Technically, I'm recording a slideshow in full screen and doing voice over using Snagit.  My home computer has a 16:9 aspect ratio.  I found this useful presentation about how to make the PowerPoint itself into 16:9 aspect ratio.  Doing this means that when you go to slideshow mode there won't be any distortion in the way the presentation looks.  That's a plus.  I'm afraid that if your monitor is in 4:3 aspect ratio, then you can't produce a 16:9 result with a full screen capture, so you must do what I used to do and capture a region that is 16:9 (and thus not use slideshow mode).  In that past I've been wary about full screen captures ending up blurry.  So I was pretty spartan with the content in my slides.  There is a lot of white background.  Perhaps YouTube has gotten better in this respect.  I don't know.  But at least in terms of image quality the result is quite good. The image is sharp even in full screen.  Snagit is a nice product.  It does pretty much what I want.  Since I used to rely on Jing Pro, I'm glad there something with a similar ease of use and functionality in product delivery.  It would be nice if there were a way to pause the recording when in slideshow mode.  One can readily do that with a screen region capture.  Sometimes its useful to stop for a few moments and collect your thoughts about the rest of the presentation.  If there is such a functionality in Snagit, I've yet to learn about it.  If there isn't, I hope TechSmith can put it there in the future.
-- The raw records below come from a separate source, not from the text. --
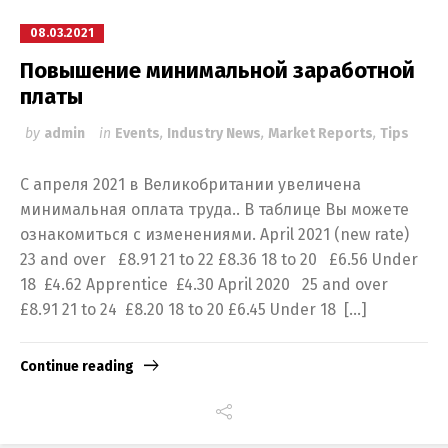
08.03.2021
Повышение минимальной заработной
платы
by
admin
in
Events
,
Industry News
,
Market Reports
,
Tips
С апреля 2021 в Великобритании увеличена
минимальная оплата труда.. В таблице Вы можете
ознакомиться с изменениями. April 2021 (new rate)
23 and over £8.91 21 to 22 £8.36 18 to 20 £6.56 Under
18 £4.62 Apprentice £4.30 April 2020 25 and over
£8.91 21 to 24 £8.20 18 to 20 £6.45 Under 18 […]
Continue reading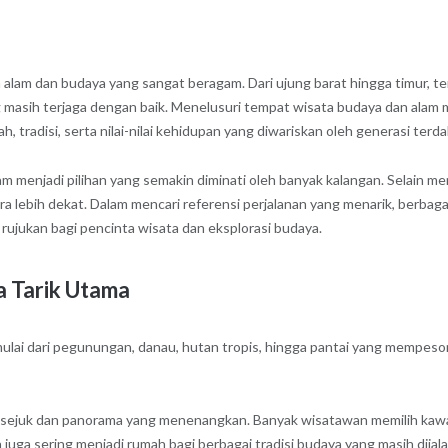
n alam dan budaya yang sangat beragam. Dari ujung barat hingga timur, 
g masih terjaga dengan baik. Menelusuri tempat wisata budaya dan ala
tradisi, serta nilai-nilai kehidupan yang diwariskan oleh generasi terda
m menjadi pilihan yang semakin diminati oleh banyak kalangan. Selain
a lebih dekat. Dalam mencari referensi perjalanan yang menarik, berbag
rujukan bagi pencinta wisata dan eksplorasi budaya.
 Tarik Utama
ulai dari pegunungan, danau, hutan tropis, hingga pantai yang mempeso
 sejuk dan panorama yang menenangkan. Banyak wisatawan memilih ka
n juga sering menjadi rumah bagi berbagai tradisi budaya yang masih dijal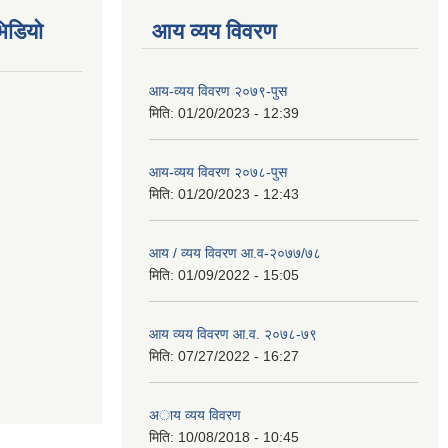
िडियो
आय व्यय विवरण
आय-व्यय विवरण २०७९-पुस
मिति:
01/20/2023 - 12:39
आय-व्यय विवरण २०७८-पुस
मिति:
01/20/2023 - 12:43
आय / व्यय विवरण आ.व-२०७७/७८
मिति:
01/09/2022 - 15:05
आय व्यय विवरण आ.व. २०७८-७९
मिति:
07/27/2022 - 16:27
अाय व्यय विवरण
मिति:
10/08/2018 - 10:45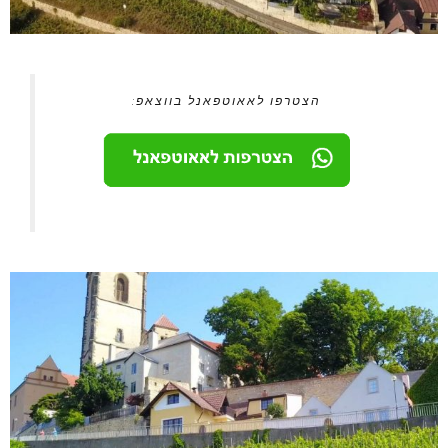
הצטרפו לאאוטפאנל בווצאפ: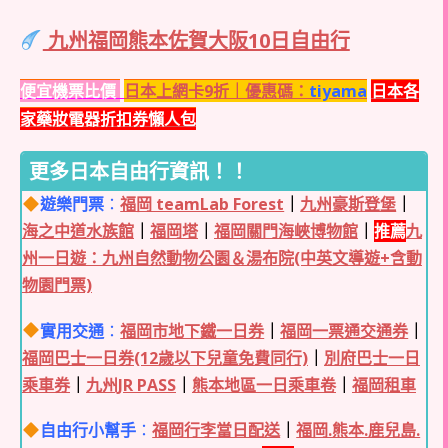
九州福岡熊本佐賀大阪10日自由行
便宜機票比價
日本上網卡9折｜優惠碼：
tiyama
日本各
家藥妝電器折扣券懶人包
更多日本自由行資訊！！
遊樂門票
：
福岡 teamLab Forest
｜
九州豪斯登堡
｜
海之中道水族館
｜
福岡塔
｜
福岡關門海峽博物館
｜
推薦
九
州一日遊：九州自然動物公園＆湯布院(中英文導遊+含動
物園門票)
實用交通
：
福岡市地下鐵一日券
｜
福岡一票通交通券
｜
福岡巴士一日券(12歲以下兒童免費同行)
｜
別府巴士一日
乘車券
｜
九州JR PASS
｜
熊本地區一日乘車卷
｜
福岡租車
自由行小幫手
：
福岡行李當日配送
｜
福岡.熊本.鹿兒島.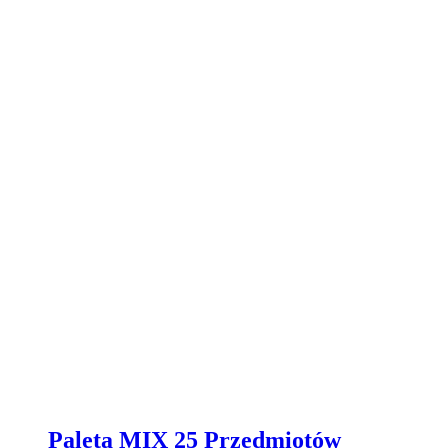
Paleta MIX 25 Przedmiotów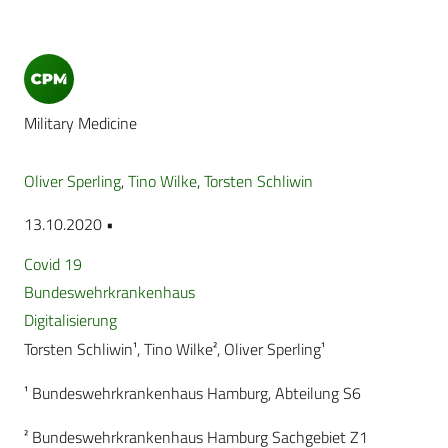
Military Medicine
Oliver Sperling
,
Tino Wilke
,
Torsten Schliwin
13.10.2020 •
Covid 19
Bundeswehrkrankenhaus
Digitalisierung
Torsten Schliwin¹, Tino Wilke², Oliver Sperling¹
¹ Bundeswehrkrankenhaus Hamburg, Abteilung S6
² Bundeswehrkrankenhaus Hamburg Sachgebiet Z1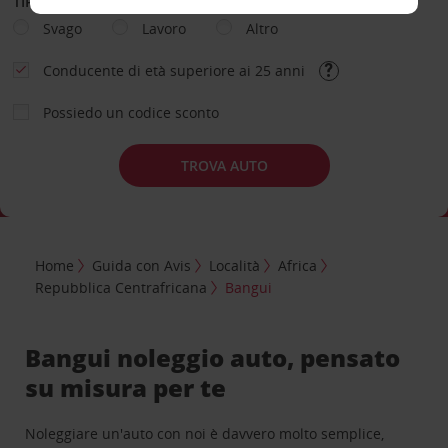
TIPOLOGIA DI NOLEGGIO
Svago
Lavoro
Altro
Conducente di età superiore ai 25 anni
Possiedo un codice sconto
TROVA AUTO
Home
Guida con Avis
Località
Africa
Repubblica Centrafricana
Bangui
Bangui noleggio auto, pensato
su misura per te
Noleggiare un'auto con noi è davvero molto semplice,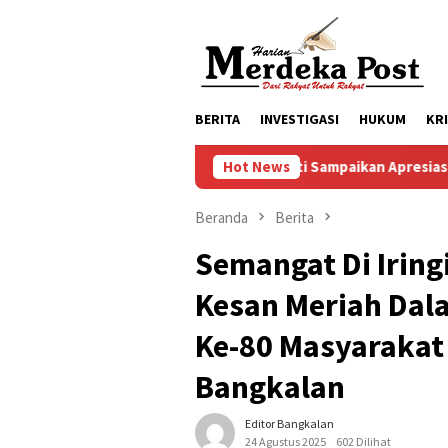
Loncat
ke
konten
BERITA
INVESTIGASI
HUKUM
KR
Mas Bupati Sampaikan Apresiasi Kepada Fraksi -Fraksi Atas Mas
Hot News
Beranda
Berita
Semangat Di Iring
Kesan Meriah Dal
Ke-80 Masyarakat
Bangkalan
Editor Bangkalan
24 Agustus 2025
602 Dilihat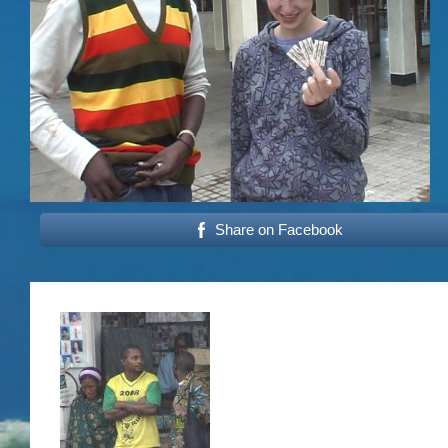
Share on Facebook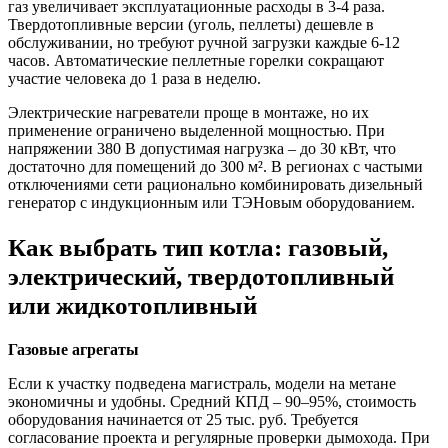
газ увеличивает эксплуатационные расходы в 3-4 раза.
Твердотопливные версии (уголь, пеллеты) дешевле в
обслуживании, но требуют ручной загрузки каждые 6-12
часов. Автоматические пеллетные горелки сокращают
участие человека до 1 раза в неделю.
Электрические нагреватели проще в монтаже, но их
применение ограничено выделенной мощностью. При
напряжении 380 В допустимая нагрузка – до 30 кВт, что
достаточно для помещений до 300 м². В регионах с частыми
отключениями сети рационально комбинировать дизельный
генератор с индукционным или ТЭНовым оборудованием.
Как выбрать тип котла: газовый,
электрический, твердотопливный
или жидкотопливный
Газовые агрегаты
Если к участку подведена магистраль, модели на метане
экономичны и удобны. Средний КПД – 90–95%, стоимость
оборудования начинается от 25 тыс. руб. Требуется
согласование проекта и регулярные проверки дымохода. При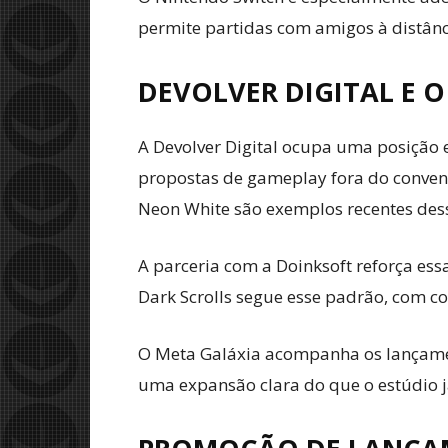
permite partidas com amigos à distânc
DEVOLVER DIGITAL E 
A Devolver Digital ocupa uma posição e
propostas de gameplay fora do convenc
Neon White são exemplos recentes dess
A parceria com a Doinksoft reforça ess
Dark Scrolls segue esse padrão, com co
O Meta Galáxia acompanha os lançament
uma expansão clara do que o estúdio j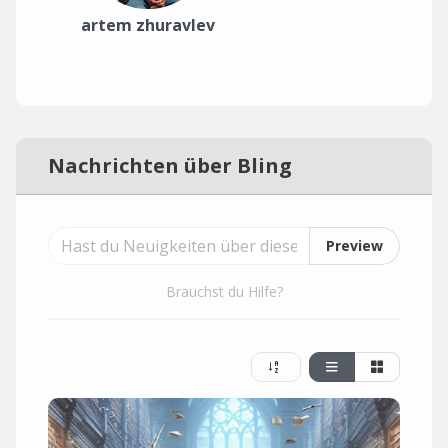
artem zhuravlev
Nachrichten über Bling
Preview
Brauchst du Hilfe?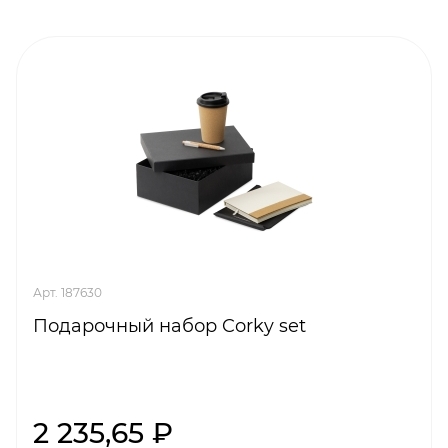
Арт. 187630
Подарочный набор Corky set
2 235,65 ₽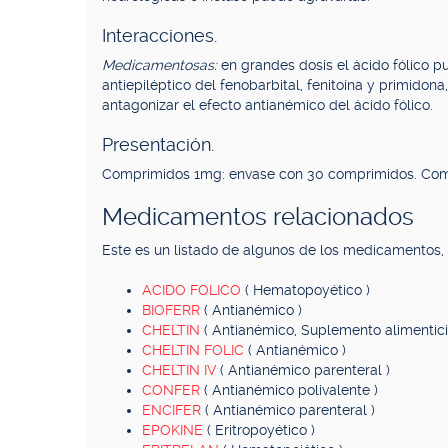
Interacciones.
Medicamentosas:
en grandes dosis el ácido fólico pu
antiepiléptico del fenobarbital, fenitoína y primidon
antagonizar el efecto antianémico del ácido fólico.
Presentación.
Comprimidos 1mg: envase con 30 comprimidos. Com
Medicamentos relacionados
Este es un listado de algunos de los medicamentos
ACIDO FOLICO
( Hematopoyético )
BIOFERR
( Antianémico )
CHELTIN
( Antianémico, Suplemento alimentici
CHELTIN FOLIC
( Antianémico )
CHELTIN IV
( Antianémico parenteral )
CONFER
( Antianémico polivalente )
ENCIFER
( Antianémico parenteral )
EPOKINE
( Eritropoyético )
Let me close with one last point.  There is nothing slick or glitzy in this presentation.  That is my preference.  It helps to convey that I made these.  They aren't generated elsewhere.  I'd be willing to use presentations from colleagues produced in a similar manner to mine and I'd like to see some exchange process occur for that.  Getting their perspective would be valuable and sharing in this manner would make for a community approach to the subject matter, something to be aspired to.  I'd be much less inclined to use one from a publisher where I've got no personal connection to the person making the presentation.  That would make me the servant and the publisher provided content the master. That's not the way I like to teach.